Lien entre la démographie et la géopolitique

Je m’appelle David Haglund et j'enseigne au Département d'études politiques à l'Université Queen's.

Au départ, l'une des façons les plus faciles d'aborder le lien entre la démographie et la géopolitique consistait simplement à se demander : à quel point des pays pourraient-ils être puissants ou devenir de grands acteurs sur la scène internationale sans un certain poids démographique? On en est donc venu à comprendre avec le temps que vous devez vraiment avoir un seuil minimal de population pour penser faire partie des grandes puissances. Il est difficile de déterminer quelle taille cette population devrait avoir. Il n'y a pas si longtemps, on pensait que des pays comme l'Inde et la Chine étaient entravés dans leur développement, qu'ils étaient moins puissants qu'ils auraient pu l'être autrement parce qu'ils étaient trop populeux et qu'ils avaient trop de problèmes. De nos jours, je soupçonne que la mesure dans laquelle nous nous préoccupons de l'essor de la Chine et de l'Inde a beaucoup à voir avec le fait que ces pays sont effectivement très populeux. Une chose est sûre : vous devez avoir un minimum de population qui dépasse ce que nous avons aujourd'hui au Canada pour prétendre faire partie des véritables grands à l’aulne de la puissance.

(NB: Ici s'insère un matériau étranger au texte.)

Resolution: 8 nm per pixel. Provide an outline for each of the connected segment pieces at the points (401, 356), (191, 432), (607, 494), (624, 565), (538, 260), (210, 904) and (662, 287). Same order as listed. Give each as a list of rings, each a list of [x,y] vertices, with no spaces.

Mis à part ce que j'ai dit à propos de la façon dont une population de taille convenable contribue au classement d'un pays en fait de puissance, il y a la question connexe de savoir de combien de personnes vous avez besoin pour être prospères. Parce que la prospérité et les moyens économiques déterminent également qui se classe dans hiérarchie internationale et qui ne se classe pas. Parmi les grands débats qui ont cours aujourd'hui en Europe occidentale — dans des pays comme l'Allemagne (et vous le voyez aussi un peu dans des régions du Canada, par exemple au Québec) — un débat porte sur le taux de natalité, sur la baisse du taux de naissances et les incidences que cela pourrait avoir sur le renouvellement et la stabilisation de la population et idéalement, sur la croissance de la population et tout ce que cela implique pour la prochaine génération de travailleurs et comment ils pourront payer pour les retraités (comme moi et d'autres de ma génération) quand ils prendront leur retraite dans quelques années et qu'ils s'habitueront à l'idée qu'ils devraient toucher des pensions généreuses. Quelqu'un doit travailler pour financer ces pensions. C'est un débat urgent qui a lieu en Allemagne actuellement, et dans d'autres pays. On craint non seulement que le fléchissement du taux de natalité aboutisse à une baisse de population, ce qui d'une quelconque façon fera en sorte que le pays se démarquera moins dans la hiérarchie internationale qu'auparavant, mais ce qui est encore plus important, que cela nuira à la prospérité et aura un impact terrible sur la capacité de maintenir pour la population le niveau de vie auquel elle s'est habituée.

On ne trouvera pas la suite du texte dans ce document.